> **WRITTEN TASK**: Could you copy the rows below verbatim, starting at the line that contains "Document page, 1200x675 pixels." and ending at the line that contains "title introdução [82, 169, 1571, 325]", with both of those lines included and nothing else?

> **WORKING DATA**:
BEGIN

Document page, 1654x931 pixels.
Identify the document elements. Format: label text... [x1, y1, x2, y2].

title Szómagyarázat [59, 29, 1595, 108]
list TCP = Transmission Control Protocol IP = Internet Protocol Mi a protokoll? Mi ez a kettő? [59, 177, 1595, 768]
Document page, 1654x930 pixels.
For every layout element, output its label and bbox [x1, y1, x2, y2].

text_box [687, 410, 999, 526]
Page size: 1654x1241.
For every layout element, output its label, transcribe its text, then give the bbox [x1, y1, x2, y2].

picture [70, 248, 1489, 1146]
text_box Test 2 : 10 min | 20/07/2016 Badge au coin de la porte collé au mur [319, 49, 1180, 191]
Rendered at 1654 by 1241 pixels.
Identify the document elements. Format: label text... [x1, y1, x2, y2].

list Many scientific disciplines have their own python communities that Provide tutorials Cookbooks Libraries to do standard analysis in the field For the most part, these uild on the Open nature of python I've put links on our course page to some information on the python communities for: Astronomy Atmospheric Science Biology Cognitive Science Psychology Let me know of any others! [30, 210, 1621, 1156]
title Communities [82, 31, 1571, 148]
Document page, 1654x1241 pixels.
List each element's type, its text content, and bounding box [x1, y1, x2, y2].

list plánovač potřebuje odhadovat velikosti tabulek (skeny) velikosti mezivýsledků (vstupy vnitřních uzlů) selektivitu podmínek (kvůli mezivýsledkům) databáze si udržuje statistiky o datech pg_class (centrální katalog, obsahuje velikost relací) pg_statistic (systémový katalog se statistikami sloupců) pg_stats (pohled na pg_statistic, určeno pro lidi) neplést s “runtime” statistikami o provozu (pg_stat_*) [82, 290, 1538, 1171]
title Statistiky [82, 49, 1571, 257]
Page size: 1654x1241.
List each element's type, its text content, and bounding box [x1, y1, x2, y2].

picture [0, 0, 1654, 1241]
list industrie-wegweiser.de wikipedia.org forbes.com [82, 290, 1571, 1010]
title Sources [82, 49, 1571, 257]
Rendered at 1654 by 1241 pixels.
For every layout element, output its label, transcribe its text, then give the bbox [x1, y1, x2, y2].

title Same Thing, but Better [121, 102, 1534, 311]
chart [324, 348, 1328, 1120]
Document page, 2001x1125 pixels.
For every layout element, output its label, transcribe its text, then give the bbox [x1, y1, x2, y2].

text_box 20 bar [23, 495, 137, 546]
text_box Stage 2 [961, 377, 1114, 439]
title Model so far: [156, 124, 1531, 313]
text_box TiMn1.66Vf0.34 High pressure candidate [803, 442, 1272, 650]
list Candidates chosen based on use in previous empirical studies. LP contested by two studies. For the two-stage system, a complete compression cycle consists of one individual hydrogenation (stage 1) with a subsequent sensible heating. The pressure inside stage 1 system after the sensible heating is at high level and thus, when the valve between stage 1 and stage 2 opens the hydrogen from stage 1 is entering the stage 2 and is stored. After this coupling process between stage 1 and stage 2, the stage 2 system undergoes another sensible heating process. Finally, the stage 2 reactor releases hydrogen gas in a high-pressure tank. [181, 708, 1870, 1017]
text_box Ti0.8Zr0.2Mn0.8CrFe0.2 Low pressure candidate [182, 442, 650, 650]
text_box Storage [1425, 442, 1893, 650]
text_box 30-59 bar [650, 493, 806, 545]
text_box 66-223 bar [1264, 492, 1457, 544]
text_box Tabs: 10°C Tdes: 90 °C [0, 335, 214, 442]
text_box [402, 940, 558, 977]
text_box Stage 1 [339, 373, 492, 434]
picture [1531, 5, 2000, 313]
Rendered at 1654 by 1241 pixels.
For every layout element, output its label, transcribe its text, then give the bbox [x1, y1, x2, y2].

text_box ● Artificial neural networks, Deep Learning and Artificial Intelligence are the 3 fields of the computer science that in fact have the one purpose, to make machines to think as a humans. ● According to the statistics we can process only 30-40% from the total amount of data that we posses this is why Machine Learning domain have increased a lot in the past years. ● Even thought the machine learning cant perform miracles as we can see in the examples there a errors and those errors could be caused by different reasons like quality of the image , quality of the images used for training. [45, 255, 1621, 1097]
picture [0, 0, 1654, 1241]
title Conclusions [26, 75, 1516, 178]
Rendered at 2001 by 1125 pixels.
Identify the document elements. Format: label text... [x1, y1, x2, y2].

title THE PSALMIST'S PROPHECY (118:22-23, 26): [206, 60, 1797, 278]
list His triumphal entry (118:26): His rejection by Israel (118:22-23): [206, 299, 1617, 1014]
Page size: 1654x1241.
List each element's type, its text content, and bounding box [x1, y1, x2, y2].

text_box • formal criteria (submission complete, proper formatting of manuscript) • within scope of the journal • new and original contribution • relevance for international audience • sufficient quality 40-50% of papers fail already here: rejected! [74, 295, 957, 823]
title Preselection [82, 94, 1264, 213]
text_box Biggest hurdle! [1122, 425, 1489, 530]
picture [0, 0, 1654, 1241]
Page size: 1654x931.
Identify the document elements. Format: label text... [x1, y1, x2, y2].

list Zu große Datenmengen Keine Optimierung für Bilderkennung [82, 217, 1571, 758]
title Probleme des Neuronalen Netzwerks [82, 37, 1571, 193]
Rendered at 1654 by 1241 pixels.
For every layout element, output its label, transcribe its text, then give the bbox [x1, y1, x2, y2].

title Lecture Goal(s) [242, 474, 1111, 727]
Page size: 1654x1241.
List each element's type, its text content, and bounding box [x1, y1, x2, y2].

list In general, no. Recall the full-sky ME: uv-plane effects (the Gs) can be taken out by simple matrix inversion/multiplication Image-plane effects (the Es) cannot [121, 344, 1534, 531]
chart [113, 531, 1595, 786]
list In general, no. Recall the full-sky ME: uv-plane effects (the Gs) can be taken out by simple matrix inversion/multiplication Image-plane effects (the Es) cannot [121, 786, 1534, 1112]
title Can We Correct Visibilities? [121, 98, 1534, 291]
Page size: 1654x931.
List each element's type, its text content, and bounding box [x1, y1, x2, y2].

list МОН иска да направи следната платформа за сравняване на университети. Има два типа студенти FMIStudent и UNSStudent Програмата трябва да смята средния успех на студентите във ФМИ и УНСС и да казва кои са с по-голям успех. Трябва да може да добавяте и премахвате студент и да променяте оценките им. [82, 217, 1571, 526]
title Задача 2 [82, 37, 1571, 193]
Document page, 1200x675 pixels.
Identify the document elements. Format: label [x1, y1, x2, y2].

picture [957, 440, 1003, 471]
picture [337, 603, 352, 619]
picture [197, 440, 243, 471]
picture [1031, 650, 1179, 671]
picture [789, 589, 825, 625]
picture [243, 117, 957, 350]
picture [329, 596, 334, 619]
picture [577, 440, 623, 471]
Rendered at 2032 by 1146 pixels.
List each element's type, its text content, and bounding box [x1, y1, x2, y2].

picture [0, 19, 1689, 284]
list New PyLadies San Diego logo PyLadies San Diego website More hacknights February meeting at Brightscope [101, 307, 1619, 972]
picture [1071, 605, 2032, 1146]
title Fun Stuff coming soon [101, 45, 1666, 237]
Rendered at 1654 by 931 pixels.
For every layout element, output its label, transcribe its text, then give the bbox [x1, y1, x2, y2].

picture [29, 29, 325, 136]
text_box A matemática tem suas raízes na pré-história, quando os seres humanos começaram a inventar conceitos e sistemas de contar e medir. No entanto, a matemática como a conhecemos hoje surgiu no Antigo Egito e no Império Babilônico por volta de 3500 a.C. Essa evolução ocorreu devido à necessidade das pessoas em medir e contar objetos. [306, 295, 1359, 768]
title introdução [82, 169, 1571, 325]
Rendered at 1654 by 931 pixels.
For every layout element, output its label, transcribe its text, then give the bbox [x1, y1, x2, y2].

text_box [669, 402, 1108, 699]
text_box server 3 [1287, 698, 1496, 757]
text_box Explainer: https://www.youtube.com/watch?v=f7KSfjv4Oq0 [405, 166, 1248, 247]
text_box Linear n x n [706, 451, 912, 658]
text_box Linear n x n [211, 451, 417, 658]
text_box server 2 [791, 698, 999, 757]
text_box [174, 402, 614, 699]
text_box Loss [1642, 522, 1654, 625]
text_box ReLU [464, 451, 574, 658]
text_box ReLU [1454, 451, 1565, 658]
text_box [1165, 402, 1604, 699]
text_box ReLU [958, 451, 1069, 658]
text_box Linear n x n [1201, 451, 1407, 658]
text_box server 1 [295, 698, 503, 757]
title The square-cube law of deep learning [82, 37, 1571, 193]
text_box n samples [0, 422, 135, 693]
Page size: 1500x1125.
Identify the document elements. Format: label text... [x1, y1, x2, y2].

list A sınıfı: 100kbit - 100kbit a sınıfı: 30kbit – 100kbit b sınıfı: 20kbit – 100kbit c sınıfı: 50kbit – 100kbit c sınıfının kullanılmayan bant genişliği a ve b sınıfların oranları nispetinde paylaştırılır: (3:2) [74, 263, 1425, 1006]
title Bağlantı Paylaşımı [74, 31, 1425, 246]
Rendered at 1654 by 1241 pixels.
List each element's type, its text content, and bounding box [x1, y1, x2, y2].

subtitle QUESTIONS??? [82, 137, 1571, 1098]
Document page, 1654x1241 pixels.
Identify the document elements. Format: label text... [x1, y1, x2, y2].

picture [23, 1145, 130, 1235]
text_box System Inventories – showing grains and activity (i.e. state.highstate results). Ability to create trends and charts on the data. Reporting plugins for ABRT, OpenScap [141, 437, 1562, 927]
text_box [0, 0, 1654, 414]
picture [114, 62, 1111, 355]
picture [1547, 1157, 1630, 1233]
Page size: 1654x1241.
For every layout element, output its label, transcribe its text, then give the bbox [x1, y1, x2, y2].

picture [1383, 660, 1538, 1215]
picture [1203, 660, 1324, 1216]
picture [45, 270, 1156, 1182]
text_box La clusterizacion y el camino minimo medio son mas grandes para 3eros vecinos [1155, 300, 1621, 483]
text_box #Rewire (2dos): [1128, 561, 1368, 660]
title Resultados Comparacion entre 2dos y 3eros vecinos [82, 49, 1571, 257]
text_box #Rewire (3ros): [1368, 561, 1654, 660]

END

> **SOLUTION BELOW**:
Document page, 1200x675 pixels.
Identify the document elements. Format: label [x1, y1, x2, y2].

picture [957, 440, 1003, 471]
picture [337, 603, 352, 619]
picture [197, 440, 243, 471]
picture [1031, 650, 1179, 671]
picture [789, 589, 825, 625]
picture [243, 117, 957, 350]
picture [329, 596, 334, 619]
picture [577, 440, 623, 471]
Rendered at 2032 by 1146 pixels.
List each element's type, its text content, and bounding box [x1, y1, x2, y2].

picture [0, 19, 1689, 284]
list New PyLadies San Diego logo PyLadies San Diego website More hacknights February meeting at Brightscope [101, 307, 1619, 972]
picture [1071, 605, 2032, 1146]
title Fun Stuff coming soon [101, 45, 1666, 237]
Rendered at 1654 by 931 pixels.
For every layout element, output its label, transcribe its text, then give the bbox [x1, y1, x2, y2].

picture [29, 29, 325, 136]
text_box A matemática tem suas raízes na pré-história, quando os seres humanos começaram a inventar conceitos e sistemas de contar e medir. No entanto, a matemática como a conhecemos hoje surgiu no Antigo Egito e no Império Babilônico por volta de 3500 a.C. Essa evolução ocorreu devido à necessidade das pessoas em medir e contar objetos. [306, 295, 1359, 768]
title introdução [82, 169, 1571, 325]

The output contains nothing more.